Rodriguez explained the story’s similarities to her actors’ personal problems.
“It’s (like) when you struggled to make your tuition payment,” she said.
“Imagine how hard that was. Imagine how it is for them to put gas in their car, to feed their family and to give milk to a pregnant girl,” Rodriguez said.
Rodriguez said the folks in this play are treated poorly by police and authority figures.
“Has this ever happened to you, where you’ve been treated unjustly?” Rodriguez said.
Rodriguez said there is a large company for the production, including 15 actors, and about seven crew members for props, costumes, lighting and sound.
“A lot of students who are in this play were in the last production, ‘Doubt,’’ she said.
The three main characters are Tom Joad, played by theater sophomore Mason Ortiz, the Rev. Jim Casy, played by theater freshman Ryan Willis, and Ma Joad, played by theater sophomore Robin Rollins.
Rodriguez said she adores her cast because they are super intelligent and talented. Most of them have a part-time or full-time job and some have families.

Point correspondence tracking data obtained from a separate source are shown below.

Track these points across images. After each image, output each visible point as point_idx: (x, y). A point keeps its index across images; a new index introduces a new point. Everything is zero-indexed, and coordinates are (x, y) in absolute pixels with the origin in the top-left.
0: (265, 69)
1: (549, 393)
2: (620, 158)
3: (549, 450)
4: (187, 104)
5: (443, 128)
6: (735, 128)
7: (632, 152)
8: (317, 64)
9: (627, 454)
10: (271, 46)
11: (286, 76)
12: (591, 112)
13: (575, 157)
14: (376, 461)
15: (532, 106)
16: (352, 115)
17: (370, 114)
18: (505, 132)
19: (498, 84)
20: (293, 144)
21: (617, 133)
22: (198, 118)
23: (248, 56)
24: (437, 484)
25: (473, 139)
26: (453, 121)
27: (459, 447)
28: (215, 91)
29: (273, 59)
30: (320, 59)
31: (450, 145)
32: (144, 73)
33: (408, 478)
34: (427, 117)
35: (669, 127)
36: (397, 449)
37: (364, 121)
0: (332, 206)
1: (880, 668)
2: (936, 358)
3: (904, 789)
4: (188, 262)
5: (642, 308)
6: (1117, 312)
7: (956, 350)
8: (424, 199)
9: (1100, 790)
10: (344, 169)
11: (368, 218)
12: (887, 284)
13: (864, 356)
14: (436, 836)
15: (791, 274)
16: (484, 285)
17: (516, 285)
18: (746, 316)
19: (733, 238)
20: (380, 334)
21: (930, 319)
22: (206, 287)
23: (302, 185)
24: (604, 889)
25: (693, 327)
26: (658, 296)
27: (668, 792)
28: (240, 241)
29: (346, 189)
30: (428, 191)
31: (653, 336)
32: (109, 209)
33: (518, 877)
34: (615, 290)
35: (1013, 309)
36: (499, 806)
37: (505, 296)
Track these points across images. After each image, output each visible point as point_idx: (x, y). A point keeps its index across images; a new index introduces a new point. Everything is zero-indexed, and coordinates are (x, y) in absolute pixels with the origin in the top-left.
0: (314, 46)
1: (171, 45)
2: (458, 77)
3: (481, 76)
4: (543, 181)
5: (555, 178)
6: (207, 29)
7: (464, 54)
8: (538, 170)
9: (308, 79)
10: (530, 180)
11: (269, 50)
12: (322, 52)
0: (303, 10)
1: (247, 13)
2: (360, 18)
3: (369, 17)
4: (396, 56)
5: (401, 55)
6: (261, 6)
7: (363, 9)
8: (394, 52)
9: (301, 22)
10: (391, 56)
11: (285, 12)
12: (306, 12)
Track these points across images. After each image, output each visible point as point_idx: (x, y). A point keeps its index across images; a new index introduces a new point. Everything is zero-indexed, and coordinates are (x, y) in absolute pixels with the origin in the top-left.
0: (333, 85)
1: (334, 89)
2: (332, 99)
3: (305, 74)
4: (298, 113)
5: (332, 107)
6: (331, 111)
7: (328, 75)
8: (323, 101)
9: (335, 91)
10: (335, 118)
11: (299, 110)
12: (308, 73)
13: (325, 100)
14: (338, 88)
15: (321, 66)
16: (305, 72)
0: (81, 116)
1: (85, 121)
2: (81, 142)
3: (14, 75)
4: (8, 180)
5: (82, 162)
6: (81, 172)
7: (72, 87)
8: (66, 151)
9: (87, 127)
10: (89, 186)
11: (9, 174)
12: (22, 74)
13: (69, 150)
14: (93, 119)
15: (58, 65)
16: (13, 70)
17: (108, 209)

“That’s typically the type of students we have at San Antonio College. So in this cast, we have all types of students and all types of backgrounds,” she said.
“It really makes for a unique cast,” Rodriguez said.
“They are all dedicated and energetic, smart, creative. They’re a joy to work with,” she said.
Rodriguez said audience members should know the script calls for extraordinary staging and props for a few scenes.
In the play, the family goes from their home, which has been bulldozed in Oklahoma, to piling everything into their beaten up truck. The set includes a life-size truck that was built from the ground up. The truck is a platform on wheels with a steering wheel.
“Obviously it’s not a real automobile, but it will be handled by actors on stage,” Rodriguez said.
When the family goes through the Colorado River, the stage is going to open into a river by a trough system, where the floor opens on stage so the actors can get wet.
There is an important scene that takes place during a thunderstorm, and it is going to rain on stage, she said. Rodriguez said the technical director Nathan Thurman and assistant technical director Daniel Mitchell, found a way for it to physically rain and have a hidden pool of water as a river on stage.
“It’s a river. It’s rain and dust,” Rodriguez said.
Student admission with ID is $5, senior and military admission is $8 and general admission is $10.
The box office will open about half an hour before the performance and accepts cash and checks only.